PROBLEM REQUIREMENTS
Write out again, exactly, the lines below starting at the one with "principalmente à noite." and ending at the one with "Covid-19, foi oportunizado".

[Saved entries]
>>>>>
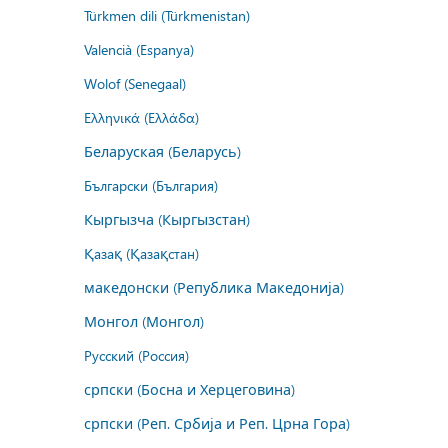
Türkmen dili (Türkmenistan)
Valencià (Espanya)
Wolof (Senegaal)
Ελληνικά (Ελλάδα)
Беларуская (Беларусь)
Български (България)
Кыргызча (Кыргызстан)
Қазақ (Қазақстан)
македонски (Република Македонија)
Монгол (Монгол)
Русский (Россия)
српски (Босна и Херцеговина)
српски (Реп. Србија и Реп. Црна Гора)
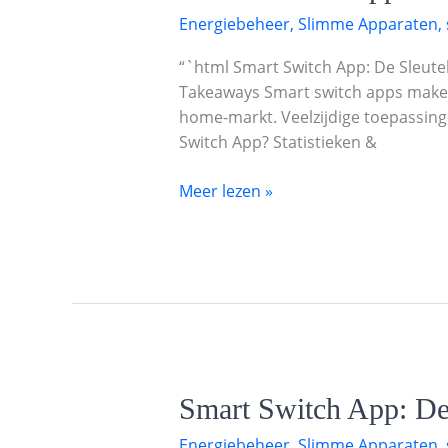
Switch
Energiebeheer
,
Slimme Apparaten
,
App:
De
“`html Smart Switch App: De Sleute
Sleutel
Takeaways Smart switch apps maken 
tot
home-markt. Veelzijdige toepassing
Naadloze
Switch App? Statistieken &
Overdracht
in
Meer lezen »
een
Slimme
Wereld
Smart
Smart Switch App: De
Switch
Energiebeheer
,
Slimme Apparaten
,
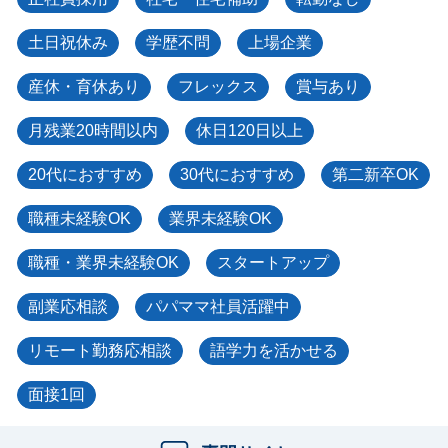
土日祝休み
学歴不問
上場企業
産休・育休あり
フレックス
賞与あり
月残業20時間以内
休日120日以上
20代におすすめ
30代におすすめ
第二新卒OK
職種未経験OK
業界未経験OK
職種・業界未経験OK
スタートアップ
副業応相談
パパママ社員活躍中
リモート勤務応相談
語学力を活かせる
面接1回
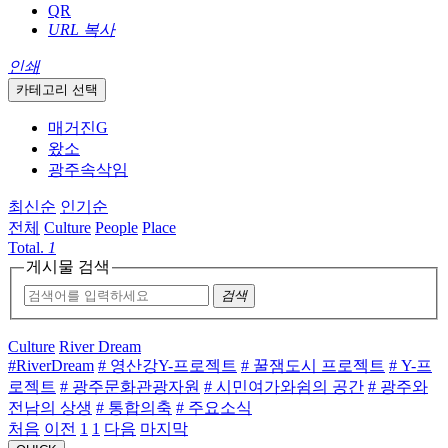
QR
URL 복사
인쇄
카테고리 선택
매거진G
왔소
광주속삭임
최신순
인기순
전체
Culture
People
Place
Total.
1
게시물 검색
검색
Culture
River Dream
#RiverDream
# 영산강Y-프로젝트
# 꿀잼도시 프로젝트
# Y-프
로젝트
# 광주문화관광자원
# 시민여가와쉼의 공간
# 광주와
전남의 상생
# 통합의축
# 주요소식
처음
이전
1
1
다음
마지막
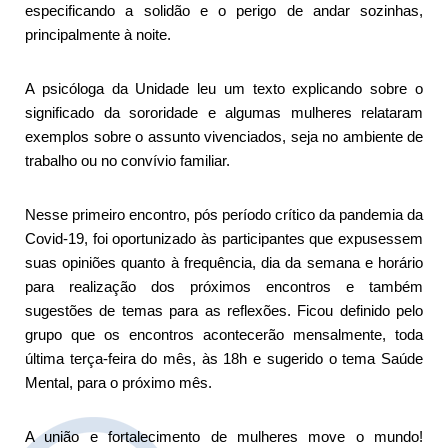
especificando a solidão e o perigo de andar sozinhas,
principalmente à noite.
A psicóloga da Unidade leu um texto explicando sobre o
significado da sororidade e algumas mulheres relataram
exemplos sobre o assunto vivenciados, seja no ambiente de
trabalho ou no convívio familiar.
Nesse primeiro encontro, pós período crítico da pandemia da
Covid-19, foi oportunizado às participantes que expusessem
suas opiniões quanto à frequência, dia da semana e horário
para realização dos próximos encontros e também
sugestões de temas para as reflexões. Ficou definido pelo
grupo que os encontros acontecerão mensalmente, toda
última terça-feira do mês, às 18h e sugerido o tema Saúde
Mental, para o próximo mês.
A união e fortalecimento de mulheres move o mundo!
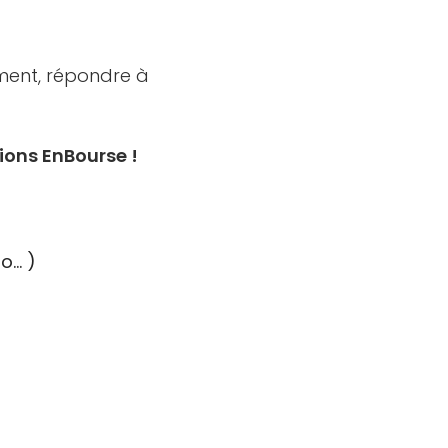
ment, répondre à
ions EnBourse !
)
ro… )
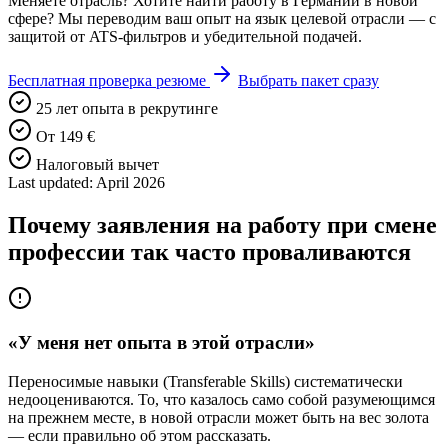
Меняете отрасль? Хотите найти работу в Германии в новой
сфере? Мы переводим ваш опыт на язык целевой отрасли — с
защитой от ATS-фильтров и убедительной подачей.
Бесплатная проверка резюме
Выбрать пакет сразу
25 лет опыта в рекрутинге
От 149 €
Налоговый вычет
Last updated: April 2026
Почему заявления на работу при смене
профессии так часто проваливаются
«У меня нет опыта в этой отрасли»
Переносимые навыки (Transferable Skills) систематически
недооцениваются. То, что казалось само собой разумеющимся
на прежнем месте, в новой отрасли может быть на вес золота
— если правильно об этом рассказать.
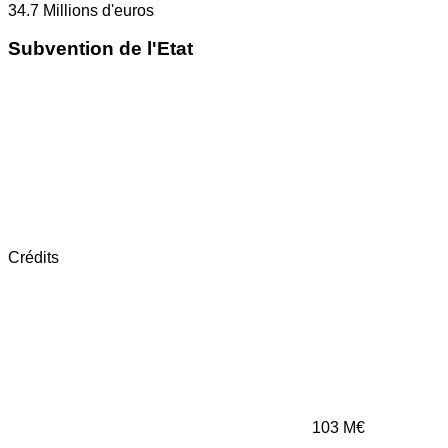
34.7
Millions d'euros
Subvention de l'Etat
Crédits
103
M€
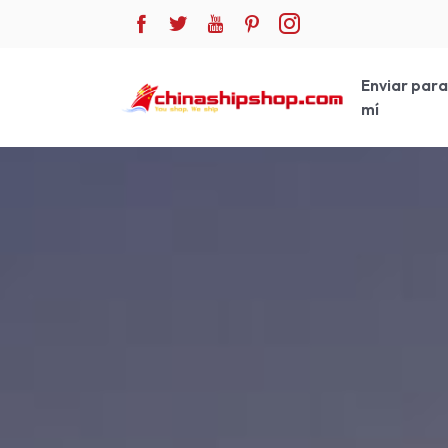
Enviar par
mí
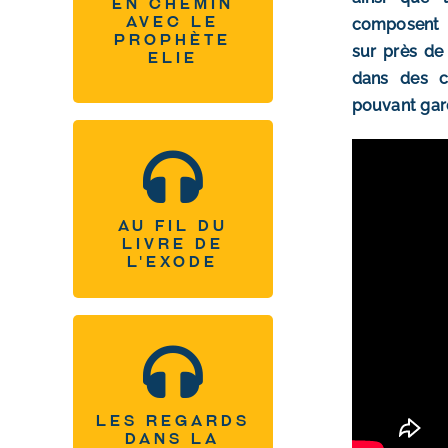
En chemin
avec le
composent l
Tous les podcasts
prophète
sur près de 
Elie
dans des co
pouvant gard
Au fil du livre de
l’Exode
Au fil du
Tous les podcasts
livre de
l'Exode
Les regards dans la
bible
Les regards
Tous les podcasts
dans la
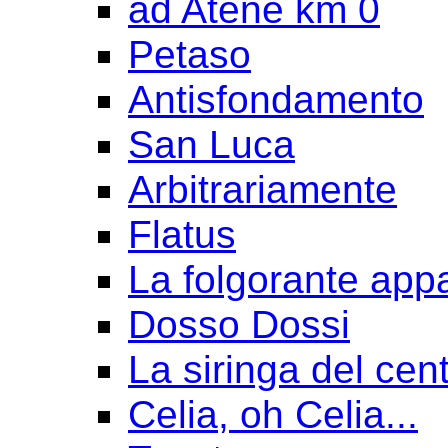
ad Atene km 0
Petaso
Antisfondamento
San Luca
Arbitrariamente
Flatus
La folgorante appa
Dosso Dossi
La siringa del cen
Celia, oh Celia...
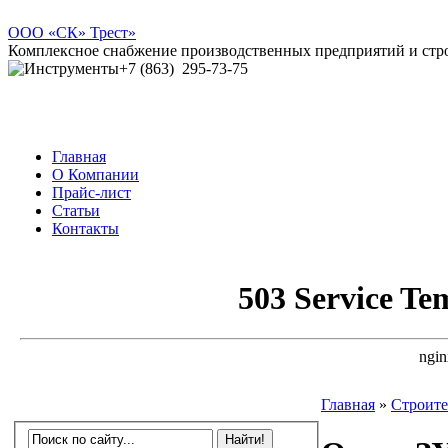
ООО
«СК» Трест»
Комплексное снабжение производственных предприятий и ст
+7 (863)
295-73-75
Главная
О Компании
Прайс-лист
Статьи
Контакты
Главная
»
Строите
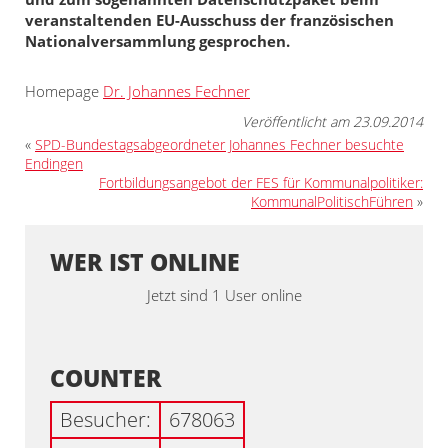
veranstaltenden EU-Ausschuss der französischen
Nationalversammlung gesprochen.
Homepage
Dr. Johannes Fechner
Veröffentlicht am 23.09.2014
«
SPD-Bundestagsabgeordneter Johannes Fechner besuchte
Endingen
Fortbildungsangebot der FES für Kommunalpolitiker:
KommunalPolitischFühren
»
WER IST ONLINE
Jetzt sind 1 User online
COUNTER
Besucher:
678063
<<<<<
EXPECTED ANSWER
principalmente à noite.
A psicóloga da Unidade leu um texto explicando sobre o
significado da sororidade e algumas mulheres relataram
exemplos sobre o assunto vivenciados, seja no ambiente de
trabalho ou no convívio familiar.
Nesse primeiro encontro, pós período crítico da pandemia da
Covid-19, foi oportunizado às participantes que expusessem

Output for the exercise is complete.